> [WHAT TO WORK ON]:
Retype exactly the lines that run from the start of the data to the line holding "image exhibits a", including both, and only those.

> [EXTRACTED INFORMATION]:
##########
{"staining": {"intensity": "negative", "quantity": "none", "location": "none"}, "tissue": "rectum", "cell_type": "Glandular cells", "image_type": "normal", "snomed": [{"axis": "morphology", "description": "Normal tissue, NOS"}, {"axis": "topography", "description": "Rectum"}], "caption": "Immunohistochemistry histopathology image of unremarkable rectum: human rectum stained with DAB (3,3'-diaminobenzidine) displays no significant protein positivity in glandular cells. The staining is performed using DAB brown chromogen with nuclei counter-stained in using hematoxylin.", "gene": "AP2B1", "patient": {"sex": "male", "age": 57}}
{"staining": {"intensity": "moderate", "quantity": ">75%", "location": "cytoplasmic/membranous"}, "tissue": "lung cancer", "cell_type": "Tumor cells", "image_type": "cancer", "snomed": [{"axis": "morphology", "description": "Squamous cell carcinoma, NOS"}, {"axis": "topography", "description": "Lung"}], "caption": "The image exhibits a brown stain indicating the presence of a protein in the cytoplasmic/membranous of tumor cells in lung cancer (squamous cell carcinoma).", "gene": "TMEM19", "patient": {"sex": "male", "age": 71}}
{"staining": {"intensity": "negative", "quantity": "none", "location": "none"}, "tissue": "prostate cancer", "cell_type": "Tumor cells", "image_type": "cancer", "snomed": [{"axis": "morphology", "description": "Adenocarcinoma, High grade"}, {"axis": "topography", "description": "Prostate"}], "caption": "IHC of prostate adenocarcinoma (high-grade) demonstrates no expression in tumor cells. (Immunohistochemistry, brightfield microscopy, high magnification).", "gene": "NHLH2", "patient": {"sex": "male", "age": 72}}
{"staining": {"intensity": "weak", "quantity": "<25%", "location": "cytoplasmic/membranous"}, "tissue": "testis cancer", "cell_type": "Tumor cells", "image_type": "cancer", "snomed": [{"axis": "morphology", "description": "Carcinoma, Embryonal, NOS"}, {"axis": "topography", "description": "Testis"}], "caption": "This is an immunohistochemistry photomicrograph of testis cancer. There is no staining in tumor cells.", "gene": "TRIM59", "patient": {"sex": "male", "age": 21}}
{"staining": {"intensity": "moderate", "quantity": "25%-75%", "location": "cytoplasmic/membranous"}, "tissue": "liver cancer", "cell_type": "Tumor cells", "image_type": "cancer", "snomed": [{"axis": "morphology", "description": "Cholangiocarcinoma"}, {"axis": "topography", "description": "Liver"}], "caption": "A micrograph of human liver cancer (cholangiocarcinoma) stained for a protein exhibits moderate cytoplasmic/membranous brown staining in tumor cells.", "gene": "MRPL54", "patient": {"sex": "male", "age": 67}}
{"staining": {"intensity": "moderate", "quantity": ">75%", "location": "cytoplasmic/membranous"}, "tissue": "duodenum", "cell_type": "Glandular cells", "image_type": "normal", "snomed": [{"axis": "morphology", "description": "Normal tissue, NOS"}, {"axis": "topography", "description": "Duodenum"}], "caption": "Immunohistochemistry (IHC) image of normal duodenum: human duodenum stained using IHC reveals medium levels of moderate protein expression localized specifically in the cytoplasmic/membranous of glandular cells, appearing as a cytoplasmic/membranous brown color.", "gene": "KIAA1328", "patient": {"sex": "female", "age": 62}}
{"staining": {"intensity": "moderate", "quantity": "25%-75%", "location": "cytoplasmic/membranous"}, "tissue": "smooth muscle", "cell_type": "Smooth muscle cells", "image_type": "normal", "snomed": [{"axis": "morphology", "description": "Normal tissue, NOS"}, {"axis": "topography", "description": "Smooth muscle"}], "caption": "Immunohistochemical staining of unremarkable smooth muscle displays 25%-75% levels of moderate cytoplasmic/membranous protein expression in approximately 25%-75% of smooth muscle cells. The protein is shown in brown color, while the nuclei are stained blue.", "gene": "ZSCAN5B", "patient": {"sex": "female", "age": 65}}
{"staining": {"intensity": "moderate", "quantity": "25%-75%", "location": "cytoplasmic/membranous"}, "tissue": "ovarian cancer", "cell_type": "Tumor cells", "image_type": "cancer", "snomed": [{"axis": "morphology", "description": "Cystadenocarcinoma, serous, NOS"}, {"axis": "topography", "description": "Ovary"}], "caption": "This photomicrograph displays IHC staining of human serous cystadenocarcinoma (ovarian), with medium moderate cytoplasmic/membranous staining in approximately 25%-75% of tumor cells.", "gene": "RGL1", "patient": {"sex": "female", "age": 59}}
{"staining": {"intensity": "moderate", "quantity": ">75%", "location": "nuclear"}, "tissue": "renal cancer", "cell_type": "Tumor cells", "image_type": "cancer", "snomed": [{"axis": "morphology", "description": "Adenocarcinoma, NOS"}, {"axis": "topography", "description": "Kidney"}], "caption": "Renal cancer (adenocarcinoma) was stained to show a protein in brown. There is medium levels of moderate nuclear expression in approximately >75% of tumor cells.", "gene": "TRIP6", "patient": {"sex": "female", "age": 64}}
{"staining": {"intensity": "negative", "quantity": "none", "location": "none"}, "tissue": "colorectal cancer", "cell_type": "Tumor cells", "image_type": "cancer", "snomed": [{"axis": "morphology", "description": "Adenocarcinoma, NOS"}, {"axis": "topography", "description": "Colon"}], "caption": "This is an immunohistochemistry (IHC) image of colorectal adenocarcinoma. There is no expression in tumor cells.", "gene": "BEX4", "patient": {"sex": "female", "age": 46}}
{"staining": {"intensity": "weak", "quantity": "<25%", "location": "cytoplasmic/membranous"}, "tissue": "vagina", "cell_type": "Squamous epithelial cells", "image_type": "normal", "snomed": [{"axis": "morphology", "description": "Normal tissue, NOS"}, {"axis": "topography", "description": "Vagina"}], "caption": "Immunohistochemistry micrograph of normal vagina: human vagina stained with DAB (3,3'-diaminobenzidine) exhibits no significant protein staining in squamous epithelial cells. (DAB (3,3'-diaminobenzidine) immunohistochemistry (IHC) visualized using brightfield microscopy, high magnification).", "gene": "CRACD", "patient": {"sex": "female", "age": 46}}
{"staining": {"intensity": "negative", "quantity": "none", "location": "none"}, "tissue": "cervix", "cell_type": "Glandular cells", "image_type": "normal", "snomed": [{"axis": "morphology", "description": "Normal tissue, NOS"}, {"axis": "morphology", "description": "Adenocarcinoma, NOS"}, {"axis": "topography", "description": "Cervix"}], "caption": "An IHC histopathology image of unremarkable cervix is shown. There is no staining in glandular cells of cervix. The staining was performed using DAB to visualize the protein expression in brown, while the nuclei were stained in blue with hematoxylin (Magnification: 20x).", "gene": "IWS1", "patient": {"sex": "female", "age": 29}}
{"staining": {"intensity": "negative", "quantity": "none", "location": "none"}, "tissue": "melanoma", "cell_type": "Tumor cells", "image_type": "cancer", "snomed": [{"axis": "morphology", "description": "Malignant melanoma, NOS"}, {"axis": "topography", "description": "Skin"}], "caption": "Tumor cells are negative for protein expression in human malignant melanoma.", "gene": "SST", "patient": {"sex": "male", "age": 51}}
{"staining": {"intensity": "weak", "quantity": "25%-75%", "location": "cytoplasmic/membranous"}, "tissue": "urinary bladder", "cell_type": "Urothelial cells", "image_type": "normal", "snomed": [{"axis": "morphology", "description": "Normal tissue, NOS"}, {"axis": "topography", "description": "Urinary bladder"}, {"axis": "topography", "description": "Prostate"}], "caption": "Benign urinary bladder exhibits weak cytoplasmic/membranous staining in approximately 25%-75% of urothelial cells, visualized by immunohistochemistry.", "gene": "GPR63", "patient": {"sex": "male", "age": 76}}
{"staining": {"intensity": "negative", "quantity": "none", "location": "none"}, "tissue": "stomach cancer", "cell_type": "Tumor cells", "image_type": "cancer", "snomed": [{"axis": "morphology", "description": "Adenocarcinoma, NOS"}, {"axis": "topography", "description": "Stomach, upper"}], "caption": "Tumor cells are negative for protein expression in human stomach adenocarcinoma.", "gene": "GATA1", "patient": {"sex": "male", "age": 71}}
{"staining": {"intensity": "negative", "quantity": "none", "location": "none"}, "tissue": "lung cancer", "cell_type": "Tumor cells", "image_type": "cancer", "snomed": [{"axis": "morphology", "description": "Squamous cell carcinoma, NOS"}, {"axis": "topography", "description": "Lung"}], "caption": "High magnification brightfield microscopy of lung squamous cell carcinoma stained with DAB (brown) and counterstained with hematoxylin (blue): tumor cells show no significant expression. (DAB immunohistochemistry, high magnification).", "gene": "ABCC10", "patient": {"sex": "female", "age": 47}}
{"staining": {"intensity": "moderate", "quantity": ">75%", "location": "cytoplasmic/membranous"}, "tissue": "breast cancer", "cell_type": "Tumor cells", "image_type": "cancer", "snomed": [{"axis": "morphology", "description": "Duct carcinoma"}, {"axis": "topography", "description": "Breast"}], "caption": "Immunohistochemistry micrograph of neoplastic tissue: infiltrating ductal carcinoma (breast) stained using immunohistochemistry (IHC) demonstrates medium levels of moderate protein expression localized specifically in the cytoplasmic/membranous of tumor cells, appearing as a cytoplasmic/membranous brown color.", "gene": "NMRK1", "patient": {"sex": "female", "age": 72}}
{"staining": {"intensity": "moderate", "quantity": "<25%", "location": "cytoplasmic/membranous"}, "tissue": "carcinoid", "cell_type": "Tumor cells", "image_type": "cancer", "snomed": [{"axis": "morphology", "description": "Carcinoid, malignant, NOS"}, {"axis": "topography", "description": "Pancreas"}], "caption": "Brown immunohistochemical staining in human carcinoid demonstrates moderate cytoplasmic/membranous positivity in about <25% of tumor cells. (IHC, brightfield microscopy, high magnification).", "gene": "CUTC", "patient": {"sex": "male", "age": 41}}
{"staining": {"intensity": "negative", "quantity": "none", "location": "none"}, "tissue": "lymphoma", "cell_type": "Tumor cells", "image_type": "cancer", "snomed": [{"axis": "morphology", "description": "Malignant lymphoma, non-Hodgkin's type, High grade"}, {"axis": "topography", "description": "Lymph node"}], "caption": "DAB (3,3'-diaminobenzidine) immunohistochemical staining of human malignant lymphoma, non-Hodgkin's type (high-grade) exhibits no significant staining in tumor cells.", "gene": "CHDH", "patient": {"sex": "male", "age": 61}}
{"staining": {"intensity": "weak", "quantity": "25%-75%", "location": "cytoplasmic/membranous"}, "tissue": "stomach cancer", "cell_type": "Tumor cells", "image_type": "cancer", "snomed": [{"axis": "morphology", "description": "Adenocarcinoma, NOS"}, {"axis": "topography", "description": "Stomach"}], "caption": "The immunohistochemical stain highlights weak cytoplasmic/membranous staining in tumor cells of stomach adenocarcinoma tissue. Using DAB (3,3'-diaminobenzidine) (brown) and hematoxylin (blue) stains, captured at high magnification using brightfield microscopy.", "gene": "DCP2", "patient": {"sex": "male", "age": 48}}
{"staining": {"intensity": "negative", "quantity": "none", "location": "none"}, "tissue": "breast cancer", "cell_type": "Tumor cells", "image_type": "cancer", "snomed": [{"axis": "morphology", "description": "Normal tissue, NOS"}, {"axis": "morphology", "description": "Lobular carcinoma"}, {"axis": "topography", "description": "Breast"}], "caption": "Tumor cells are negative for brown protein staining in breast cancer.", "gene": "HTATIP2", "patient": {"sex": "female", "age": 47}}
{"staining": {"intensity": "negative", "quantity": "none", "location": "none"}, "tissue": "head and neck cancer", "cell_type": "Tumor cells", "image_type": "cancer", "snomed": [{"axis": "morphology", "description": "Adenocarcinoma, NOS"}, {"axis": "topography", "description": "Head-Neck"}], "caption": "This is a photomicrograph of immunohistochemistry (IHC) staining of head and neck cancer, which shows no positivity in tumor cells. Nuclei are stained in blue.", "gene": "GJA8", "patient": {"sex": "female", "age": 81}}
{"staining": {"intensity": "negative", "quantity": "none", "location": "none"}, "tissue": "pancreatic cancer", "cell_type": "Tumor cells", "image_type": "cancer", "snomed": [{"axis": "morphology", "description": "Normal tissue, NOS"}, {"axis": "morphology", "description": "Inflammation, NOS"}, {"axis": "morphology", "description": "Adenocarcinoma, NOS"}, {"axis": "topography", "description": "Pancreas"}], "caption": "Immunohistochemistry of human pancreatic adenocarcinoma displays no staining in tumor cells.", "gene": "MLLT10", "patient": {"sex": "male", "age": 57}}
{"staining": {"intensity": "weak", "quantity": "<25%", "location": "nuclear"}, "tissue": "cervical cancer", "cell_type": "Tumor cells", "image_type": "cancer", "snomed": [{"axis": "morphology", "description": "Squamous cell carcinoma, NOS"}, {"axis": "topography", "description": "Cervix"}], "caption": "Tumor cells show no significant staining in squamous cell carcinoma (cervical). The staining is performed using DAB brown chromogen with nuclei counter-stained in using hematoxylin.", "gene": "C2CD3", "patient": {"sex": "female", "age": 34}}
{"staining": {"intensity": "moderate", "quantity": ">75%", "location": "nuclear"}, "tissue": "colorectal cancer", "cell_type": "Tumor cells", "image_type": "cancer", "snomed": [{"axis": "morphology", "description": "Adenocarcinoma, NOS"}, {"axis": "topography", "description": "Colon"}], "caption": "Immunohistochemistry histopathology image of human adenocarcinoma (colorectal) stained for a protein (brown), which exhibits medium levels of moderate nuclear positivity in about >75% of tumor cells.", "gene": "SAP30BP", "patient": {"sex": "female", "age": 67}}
##########
> [ANSWER BELOW]:
{"staining": {"intensity": "negative", "quantity": "none", "location": "none"}, "tissue": "rectum", "cell_type": "Glandular cells", "image_type": "normal", "snomed": [{"axis": "morphology", "description": "Normal tissue, NOS"}, {"axis": "topography", "description": "Rectum"}], "caption": "Immunohistochemistry histopathology image of unremarkable rectum: human rectum stained with DAB (3,3'-diaminobenzidine) displays no significant protein positivity in glandular cells. The staining is performed using DAB brown chromogen with nuclei counter-stained in using hematoxylin.", "gene": "AP2B1", "patient": {"sex": "male", "age": 57}}
{"staining": {"intensity": "moderate", "quantity": ">75%", "location": "cytoplasmic/membranous"}, "tissue": "lung cancer", "cell_type": "Tumor cells", "image_type": "cancer", "snomed": [{"axis": "morphology", "description": "Squamous cell carcinoma, NOS"}, {"axis": "topography", "description": "Lung"}], "caption": "The image exhibits a brown stain indicating the presence of a protein in the cytoplasmic/membranous of tumor cells in lung cancer (squamous cell carcinoma).", "gene": "TMEM19", "patient": {"sex": "male", "age": 71}}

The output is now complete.